## [WHAT IS EXPECTED]
Return the full set of entries precisely. Do not carry over any pictures.

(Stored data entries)
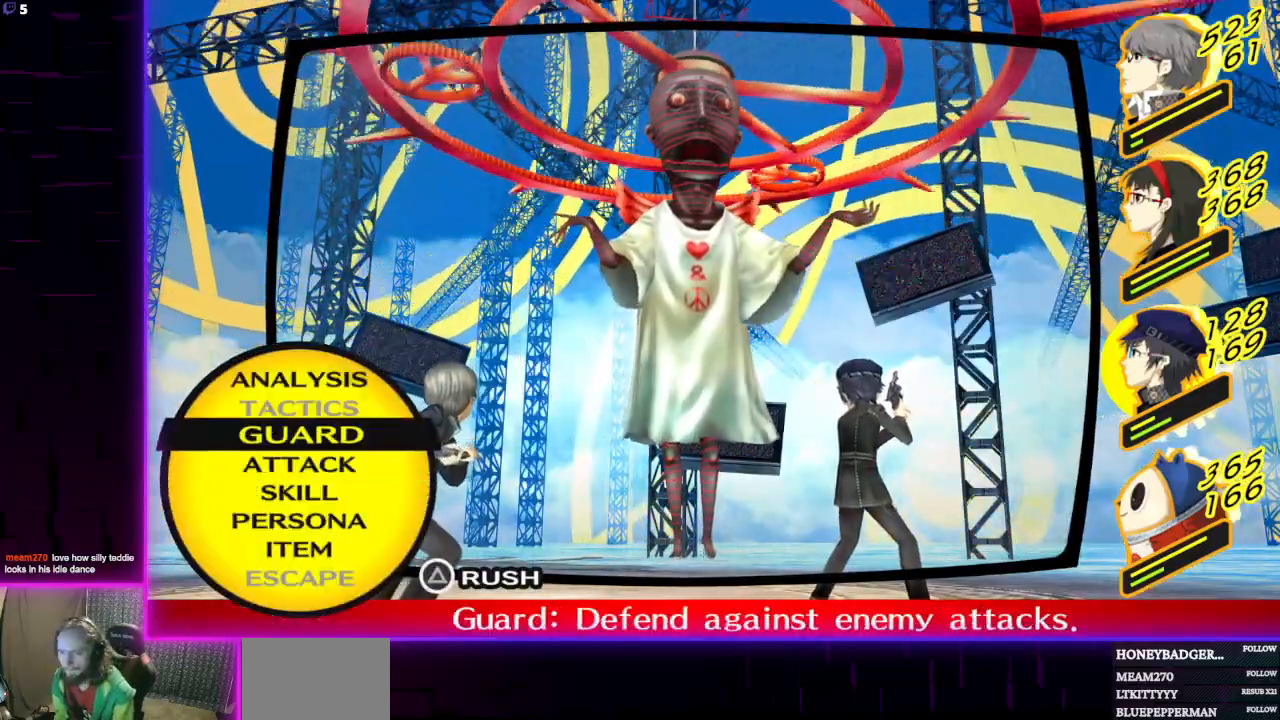
{"buttons": [], "left_stick": "center", "right_stick": "center", "events": []}
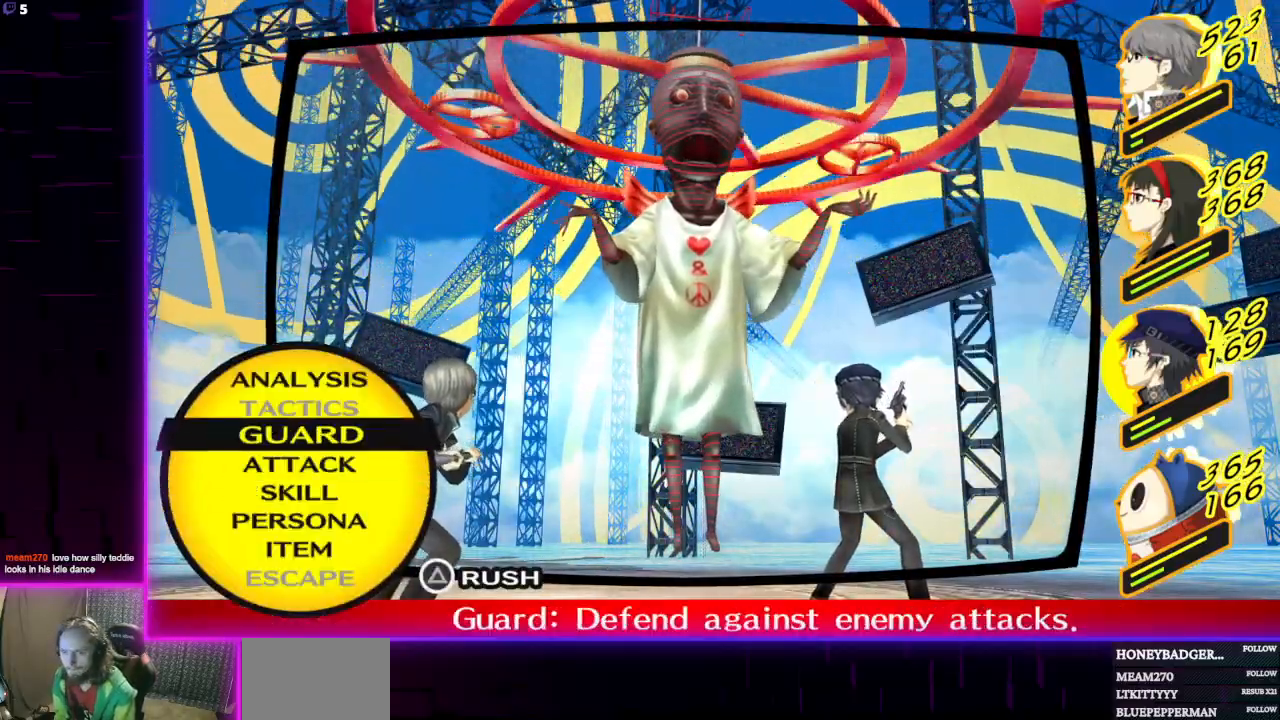
{"buttons": ["A"], "left_stick": "center", "right_stick": "center", "events": [[433, "A", "down"]]}
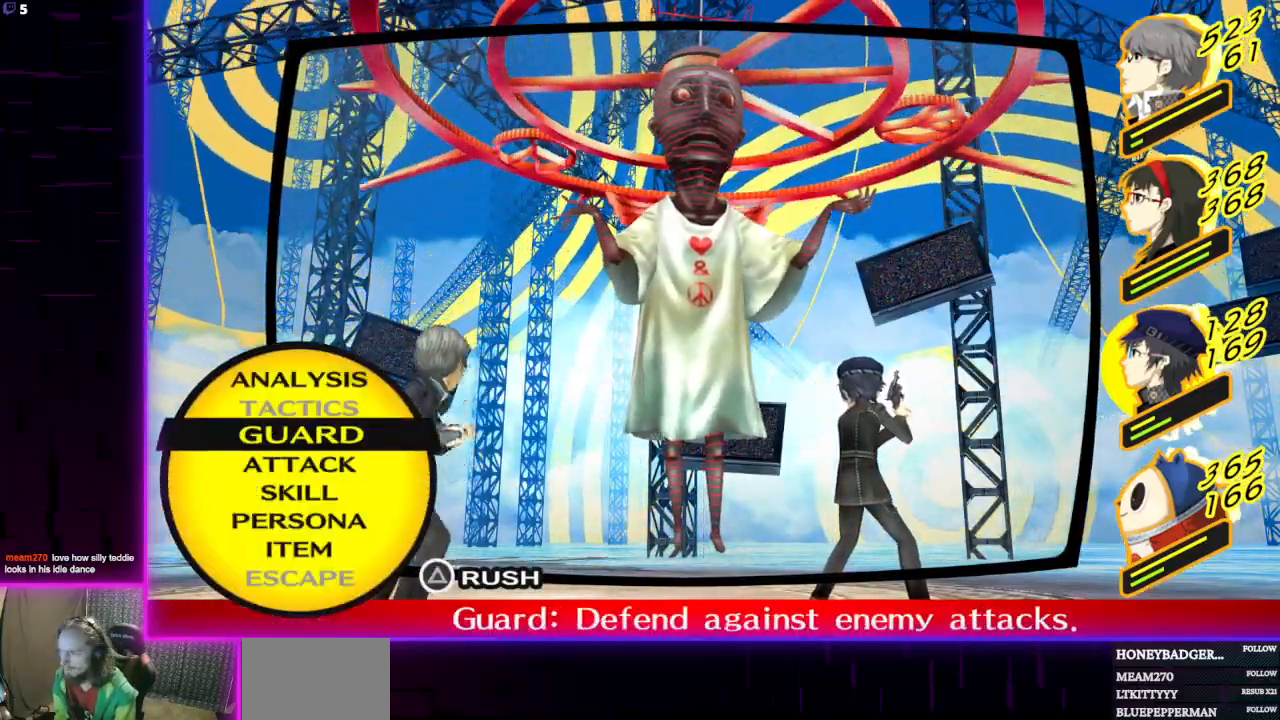
{"buttons": [], "left_stick": "center", "right_stick": "center", "events": [[33, "A", "up"]]}
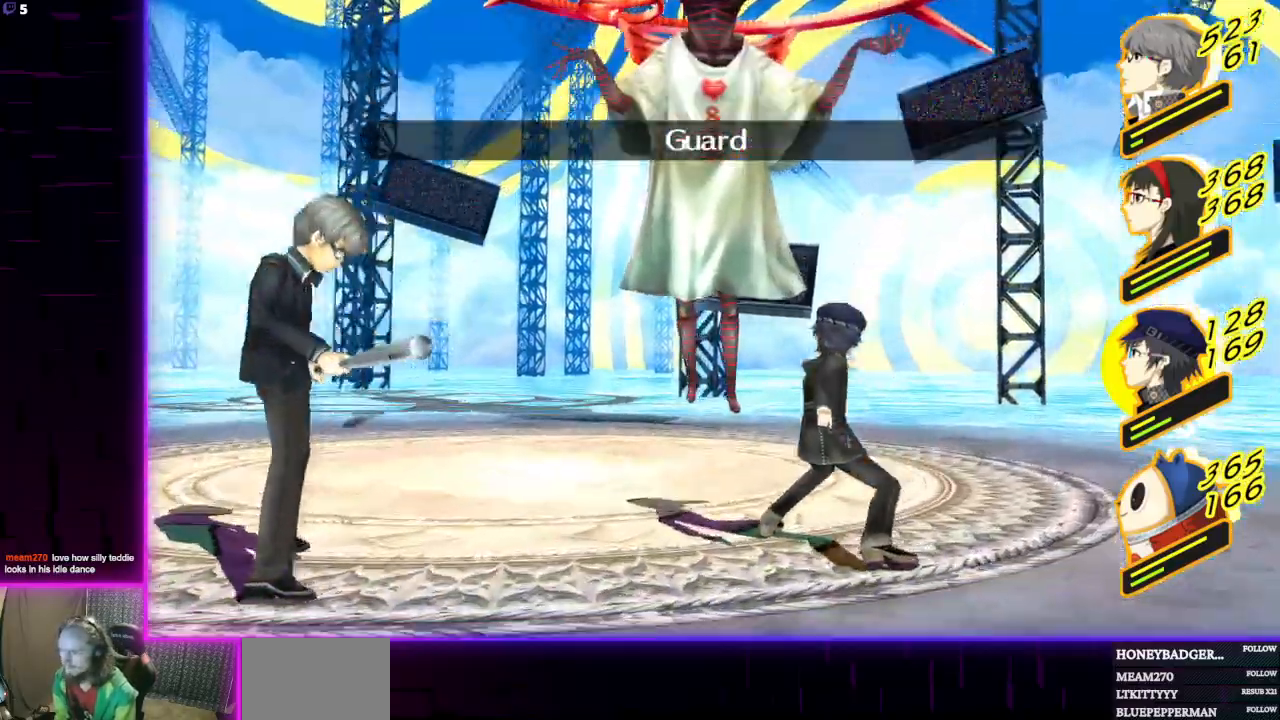
{"buttons": [], "left_stick": "center", "right_stick": "center", "events": []}
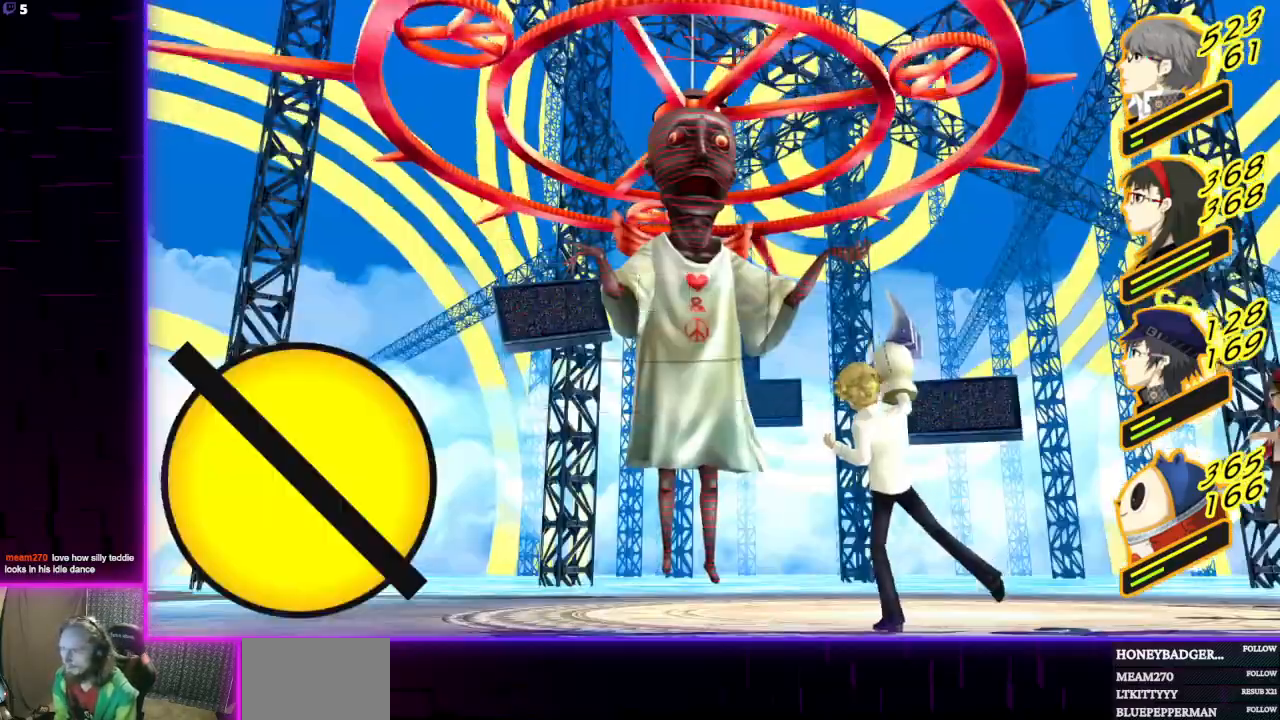
{"buttons": [], "left_stick": "center", "right_stick": "center", "events": []}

## [ANSWER TO THIS PROBLEM]
{"buttons": [], "left_stick": "center", "right_stick": "center", "events": []}
{"buttons": ["A"], "left_stick": "center", "right_stick": "center", "events": [[433, "A", "down"]]}
{"buttons": [], "left_stick": "center", "right_stick": "center", "events": [[33, "A", "up"]]}
{"buttons": [], "left_stick": "center", "right_stick": "center", "events": []}
{"buttons": [], "left_stick": "center", "right_stick": "center", "events": []}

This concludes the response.